Au cours de cette assemblée il a annoncé la poursuite du travail de construction de MORENA qui tiendra un congrès national en novembre au cours duquel sera probablement décidée sa transformation en parti politique doté de reconnaissance juridique. AMLO a également annoncé que MORENA ne reconnaîtra pas EPN comme Président et a présenté un plan de « désobéissance civile » qui frappe par son caractère extrêmement « légaliste » et qui se contente de dénoncer de manière symbolique le caractère illégitime du Président tout en renonçant de fait à entreprendre une lutte de masses pour empêcher pratiquement son intronisation le premier décembre.
L’annonce d’AMLO qui renonce de fait à poursuivre la bataille contre l’intronisation d’EPN en fait reposer le poids exclusif sur le mouvement étudiant « Je suis le 132 » et sur la « Convention Nationale contre l’Imposition ». Il est évident que pour être à la hauteur de la situation un front unique faisant appel aux 16 millions de personnes ayant voté pour AMLO aurait été nécessaire.

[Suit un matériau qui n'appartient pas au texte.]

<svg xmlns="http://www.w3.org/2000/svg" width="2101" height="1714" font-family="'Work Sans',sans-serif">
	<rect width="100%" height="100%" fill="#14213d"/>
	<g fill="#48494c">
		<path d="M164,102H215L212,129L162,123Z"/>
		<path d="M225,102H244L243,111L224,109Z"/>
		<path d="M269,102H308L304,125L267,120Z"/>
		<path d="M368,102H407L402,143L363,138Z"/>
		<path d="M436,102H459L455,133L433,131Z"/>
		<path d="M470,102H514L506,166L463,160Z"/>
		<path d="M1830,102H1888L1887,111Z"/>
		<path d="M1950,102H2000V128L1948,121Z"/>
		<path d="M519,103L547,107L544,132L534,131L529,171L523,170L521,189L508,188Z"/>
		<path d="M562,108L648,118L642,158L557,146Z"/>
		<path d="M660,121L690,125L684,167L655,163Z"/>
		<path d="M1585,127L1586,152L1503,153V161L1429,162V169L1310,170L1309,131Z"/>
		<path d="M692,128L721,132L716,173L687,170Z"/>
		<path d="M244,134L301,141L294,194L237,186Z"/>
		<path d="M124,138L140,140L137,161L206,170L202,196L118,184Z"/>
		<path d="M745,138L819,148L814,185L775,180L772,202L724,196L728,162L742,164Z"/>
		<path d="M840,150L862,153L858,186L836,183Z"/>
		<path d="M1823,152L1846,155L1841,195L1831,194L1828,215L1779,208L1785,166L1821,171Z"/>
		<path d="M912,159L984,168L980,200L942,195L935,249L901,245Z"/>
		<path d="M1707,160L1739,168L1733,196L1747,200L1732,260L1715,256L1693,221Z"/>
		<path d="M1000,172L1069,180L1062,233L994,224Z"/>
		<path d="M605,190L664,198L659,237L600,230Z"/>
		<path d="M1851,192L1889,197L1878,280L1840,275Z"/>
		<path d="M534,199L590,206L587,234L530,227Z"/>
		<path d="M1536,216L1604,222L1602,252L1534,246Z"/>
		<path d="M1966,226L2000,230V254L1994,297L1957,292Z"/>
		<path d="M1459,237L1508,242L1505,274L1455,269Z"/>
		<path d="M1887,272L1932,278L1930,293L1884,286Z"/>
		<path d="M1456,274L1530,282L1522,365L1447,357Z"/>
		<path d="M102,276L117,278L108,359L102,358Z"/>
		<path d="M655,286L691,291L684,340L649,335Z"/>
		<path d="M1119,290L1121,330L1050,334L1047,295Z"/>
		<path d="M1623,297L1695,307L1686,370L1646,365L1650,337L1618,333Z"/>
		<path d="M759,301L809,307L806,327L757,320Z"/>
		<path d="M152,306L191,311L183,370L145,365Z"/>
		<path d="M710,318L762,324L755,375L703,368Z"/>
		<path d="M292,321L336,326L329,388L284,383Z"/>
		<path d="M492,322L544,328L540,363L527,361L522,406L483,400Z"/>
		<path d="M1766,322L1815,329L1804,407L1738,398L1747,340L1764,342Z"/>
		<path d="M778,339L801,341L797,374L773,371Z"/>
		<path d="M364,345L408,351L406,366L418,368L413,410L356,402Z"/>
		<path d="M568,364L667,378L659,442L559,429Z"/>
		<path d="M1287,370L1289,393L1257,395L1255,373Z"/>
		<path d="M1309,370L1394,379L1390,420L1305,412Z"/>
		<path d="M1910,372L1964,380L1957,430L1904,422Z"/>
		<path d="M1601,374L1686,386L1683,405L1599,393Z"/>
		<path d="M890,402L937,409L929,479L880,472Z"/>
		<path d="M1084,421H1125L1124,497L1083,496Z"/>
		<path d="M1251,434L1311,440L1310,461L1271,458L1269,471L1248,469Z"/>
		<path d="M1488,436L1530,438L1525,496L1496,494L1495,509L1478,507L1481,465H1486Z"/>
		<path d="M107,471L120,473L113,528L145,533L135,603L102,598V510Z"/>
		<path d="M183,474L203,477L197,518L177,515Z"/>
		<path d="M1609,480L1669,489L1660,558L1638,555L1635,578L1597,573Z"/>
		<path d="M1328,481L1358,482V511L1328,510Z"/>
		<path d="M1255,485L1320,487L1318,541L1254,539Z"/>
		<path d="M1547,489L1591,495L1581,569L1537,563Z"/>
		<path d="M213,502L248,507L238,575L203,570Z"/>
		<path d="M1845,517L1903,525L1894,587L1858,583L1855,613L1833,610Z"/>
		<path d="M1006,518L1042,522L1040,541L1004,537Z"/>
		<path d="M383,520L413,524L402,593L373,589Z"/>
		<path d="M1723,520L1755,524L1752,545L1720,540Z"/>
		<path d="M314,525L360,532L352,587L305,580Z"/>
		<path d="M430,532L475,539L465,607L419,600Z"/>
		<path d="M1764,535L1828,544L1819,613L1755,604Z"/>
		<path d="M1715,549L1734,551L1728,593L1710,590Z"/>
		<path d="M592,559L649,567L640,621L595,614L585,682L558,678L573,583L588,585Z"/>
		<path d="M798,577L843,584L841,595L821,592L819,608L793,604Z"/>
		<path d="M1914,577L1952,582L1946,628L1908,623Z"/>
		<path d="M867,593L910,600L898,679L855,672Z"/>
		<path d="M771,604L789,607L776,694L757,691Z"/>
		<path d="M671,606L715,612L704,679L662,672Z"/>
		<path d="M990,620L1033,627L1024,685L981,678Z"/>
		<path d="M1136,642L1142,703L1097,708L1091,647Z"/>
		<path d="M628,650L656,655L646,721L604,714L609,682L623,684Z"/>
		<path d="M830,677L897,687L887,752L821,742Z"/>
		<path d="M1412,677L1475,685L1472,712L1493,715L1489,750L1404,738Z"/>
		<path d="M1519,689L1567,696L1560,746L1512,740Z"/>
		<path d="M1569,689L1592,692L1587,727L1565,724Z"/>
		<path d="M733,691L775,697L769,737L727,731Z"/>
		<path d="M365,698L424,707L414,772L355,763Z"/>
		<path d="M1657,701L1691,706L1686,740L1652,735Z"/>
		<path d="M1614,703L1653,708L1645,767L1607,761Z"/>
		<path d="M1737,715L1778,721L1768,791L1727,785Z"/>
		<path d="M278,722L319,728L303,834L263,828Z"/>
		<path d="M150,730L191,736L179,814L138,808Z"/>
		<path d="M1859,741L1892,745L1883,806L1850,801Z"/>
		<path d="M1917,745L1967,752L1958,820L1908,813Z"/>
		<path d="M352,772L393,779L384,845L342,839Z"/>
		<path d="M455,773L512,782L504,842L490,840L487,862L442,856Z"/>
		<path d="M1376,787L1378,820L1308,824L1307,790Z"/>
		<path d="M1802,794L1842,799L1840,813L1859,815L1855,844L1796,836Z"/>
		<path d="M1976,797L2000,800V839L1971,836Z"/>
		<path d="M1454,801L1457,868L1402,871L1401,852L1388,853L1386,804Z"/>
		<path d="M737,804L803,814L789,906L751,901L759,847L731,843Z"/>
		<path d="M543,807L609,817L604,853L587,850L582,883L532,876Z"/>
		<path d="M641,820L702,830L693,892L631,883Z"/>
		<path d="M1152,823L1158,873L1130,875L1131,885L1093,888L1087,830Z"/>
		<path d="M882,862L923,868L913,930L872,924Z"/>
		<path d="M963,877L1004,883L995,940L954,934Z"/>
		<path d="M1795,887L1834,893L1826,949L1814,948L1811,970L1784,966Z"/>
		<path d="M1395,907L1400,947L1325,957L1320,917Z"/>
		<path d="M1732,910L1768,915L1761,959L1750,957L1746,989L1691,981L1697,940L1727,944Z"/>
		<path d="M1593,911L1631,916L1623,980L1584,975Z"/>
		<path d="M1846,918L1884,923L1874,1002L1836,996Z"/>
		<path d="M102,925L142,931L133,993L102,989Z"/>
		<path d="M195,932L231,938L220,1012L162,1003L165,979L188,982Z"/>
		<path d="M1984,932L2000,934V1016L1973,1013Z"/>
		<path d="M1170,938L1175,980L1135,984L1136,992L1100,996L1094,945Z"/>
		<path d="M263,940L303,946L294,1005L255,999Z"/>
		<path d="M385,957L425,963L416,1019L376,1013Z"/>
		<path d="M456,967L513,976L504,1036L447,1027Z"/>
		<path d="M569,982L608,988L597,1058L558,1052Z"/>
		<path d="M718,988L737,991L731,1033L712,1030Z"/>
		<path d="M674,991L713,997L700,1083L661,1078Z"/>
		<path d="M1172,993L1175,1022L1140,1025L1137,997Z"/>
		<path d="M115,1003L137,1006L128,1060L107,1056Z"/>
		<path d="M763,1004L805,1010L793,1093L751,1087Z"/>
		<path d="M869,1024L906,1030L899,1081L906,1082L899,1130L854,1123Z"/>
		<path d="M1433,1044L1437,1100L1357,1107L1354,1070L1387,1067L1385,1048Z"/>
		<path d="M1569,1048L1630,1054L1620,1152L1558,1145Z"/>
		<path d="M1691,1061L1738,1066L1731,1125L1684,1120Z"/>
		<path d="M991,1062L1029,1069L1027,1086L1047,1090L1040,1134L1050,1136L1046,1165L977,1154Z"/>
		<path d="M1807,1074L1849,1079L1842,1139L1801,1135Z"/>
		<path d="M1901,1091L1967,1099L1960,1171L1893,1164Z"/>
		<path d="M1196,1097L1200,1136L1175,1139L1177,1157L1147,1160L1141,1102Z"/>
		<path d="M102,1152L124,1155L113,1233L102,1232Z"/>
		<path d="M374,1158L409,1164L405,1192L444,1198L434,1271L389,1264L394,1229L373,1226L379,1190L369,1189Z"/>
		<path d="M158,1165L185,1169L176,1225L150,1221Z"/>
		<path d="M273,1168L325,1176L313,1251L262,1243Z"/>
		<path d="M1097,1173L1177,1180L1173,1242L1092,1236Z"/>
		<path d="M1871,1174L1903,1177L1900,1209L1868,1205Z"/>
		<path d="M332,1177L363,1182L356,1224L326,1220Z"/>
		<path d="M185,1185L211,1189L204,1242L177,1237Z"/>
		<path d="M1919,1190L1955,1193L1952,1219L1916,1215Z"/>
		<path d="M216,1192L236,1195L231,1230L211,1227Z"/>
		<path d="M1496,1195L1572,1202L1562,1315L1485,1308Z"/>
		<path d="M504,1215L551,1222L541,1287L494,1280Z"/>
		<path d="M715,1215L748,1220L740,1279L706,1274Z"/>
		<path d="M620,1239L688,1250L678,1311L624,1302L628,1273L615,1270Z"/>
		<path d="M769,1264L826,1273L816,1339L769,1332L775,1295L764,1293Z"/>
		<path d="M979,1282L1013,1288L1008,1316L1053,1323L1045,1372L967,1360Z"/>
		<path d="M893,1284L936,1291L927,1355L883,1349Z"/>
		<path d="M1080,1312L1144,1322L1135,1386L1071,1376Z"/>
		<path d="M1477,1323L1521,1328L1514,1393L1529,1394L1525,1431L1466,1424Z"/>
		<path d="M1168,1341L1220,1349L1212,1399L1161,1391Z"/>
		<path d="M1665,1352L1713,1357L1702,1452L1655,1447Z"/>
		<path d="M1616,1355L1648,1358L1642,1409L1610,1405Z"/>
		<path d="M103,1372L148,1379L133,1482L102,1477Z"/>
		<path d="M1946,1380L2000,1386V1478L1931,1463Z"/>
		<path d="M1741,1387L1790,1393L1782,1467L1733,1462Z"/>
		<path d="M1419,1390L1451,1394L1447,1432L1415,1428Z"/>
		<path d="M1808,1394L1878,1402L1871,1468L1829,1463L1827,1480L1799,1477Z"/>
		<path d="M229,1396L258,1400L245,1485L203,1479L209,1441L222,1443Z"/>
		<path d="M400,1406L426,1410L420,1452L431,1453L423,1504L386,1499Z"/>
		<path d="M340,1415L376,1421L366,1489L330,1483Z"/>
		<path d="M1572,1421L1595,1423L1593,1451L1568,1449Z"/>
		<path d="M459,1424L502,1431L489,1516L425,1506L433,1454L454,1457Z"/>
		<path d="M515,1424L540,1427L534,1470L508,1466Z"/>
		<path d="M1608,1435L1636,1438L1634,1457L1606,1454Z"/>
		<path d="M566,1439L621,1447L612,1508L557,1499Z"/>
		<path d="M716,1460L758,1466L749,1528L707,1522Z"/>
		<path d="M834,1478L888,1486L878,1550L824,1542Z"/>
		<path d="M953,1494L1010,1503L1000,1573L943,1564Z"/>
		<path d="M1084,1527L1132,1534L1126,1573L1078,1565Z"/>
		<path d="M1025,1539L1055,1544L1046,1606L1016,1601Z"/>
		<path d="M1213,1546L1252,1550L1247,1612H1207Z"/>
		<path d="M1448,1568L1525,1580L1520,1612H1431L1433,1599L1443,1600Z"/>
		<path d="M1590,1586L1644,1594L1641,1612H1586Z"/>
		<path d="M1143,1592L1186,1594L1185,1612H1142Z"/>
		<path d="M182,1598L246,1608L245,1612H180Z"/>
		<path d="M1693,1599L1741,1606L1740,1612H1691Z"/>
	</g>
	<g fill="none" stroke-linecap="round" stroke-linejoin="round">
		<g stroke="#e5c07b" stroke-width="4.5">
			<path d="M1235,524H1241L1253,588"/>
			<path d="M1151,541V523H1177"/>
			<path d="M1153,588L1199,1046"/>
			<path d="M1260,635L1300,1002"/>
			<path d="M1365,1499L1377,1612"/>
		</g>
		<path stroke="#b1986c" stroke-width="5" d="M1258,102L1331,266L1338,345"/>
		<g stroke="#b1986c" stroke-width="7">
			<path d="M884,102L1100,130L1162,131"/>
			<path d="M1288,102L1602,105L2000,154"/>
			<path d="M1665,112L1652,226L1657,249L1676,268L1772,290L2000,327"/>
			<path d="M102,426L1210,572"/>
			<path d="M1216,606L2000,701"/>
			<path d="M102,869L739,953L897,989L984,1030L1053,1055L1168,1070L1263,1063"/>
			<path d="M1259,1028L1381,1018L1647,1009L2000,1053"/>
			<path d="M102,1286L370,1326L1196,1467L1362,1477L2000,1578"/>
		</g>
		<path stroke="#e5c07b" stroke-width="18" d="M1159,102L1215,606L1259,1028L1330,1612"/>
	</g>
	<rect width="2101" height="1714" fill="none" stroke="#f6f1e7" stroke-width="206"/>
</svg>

En lieu et place, sa proposition d’un nouveau parti pluri-classiste dont le programme ressemblera fortement à celui du Parti de la Révolution Démocratique (PRD) des origines semble notoirement insuffisante.
Pour les secteurs de la gauche anticapitaliste qui ont appuyé la candidature d’AMLO l’heure de faire des choix semble donc arrivée. Face à la poursuite des politiques néolibérales les plus brutales et aux luttes qui s’annoncent de manière inexorable, la construction d’un parti des travailleurs indépendant doté d’une base de masse et défendant un programme de classe doit être la priorité. La jeune Organisation Politique du Peuple et des Travailleurs (OPT), fondée il y a un an à peine à l’initiative du combatif Syndicat Mexicain des Électriciens (SME) et rejoint depuis par d’autres organisations syndicales et populaires, en représente aujourd’hui la forme embryonnaire. C’est probablement à la construction d’une organisation de ce type, seule à même de représenter une alternative aux partis de la gauche institutionnelle, que doit s’atteler la gauche socialiste et révolutionnaire.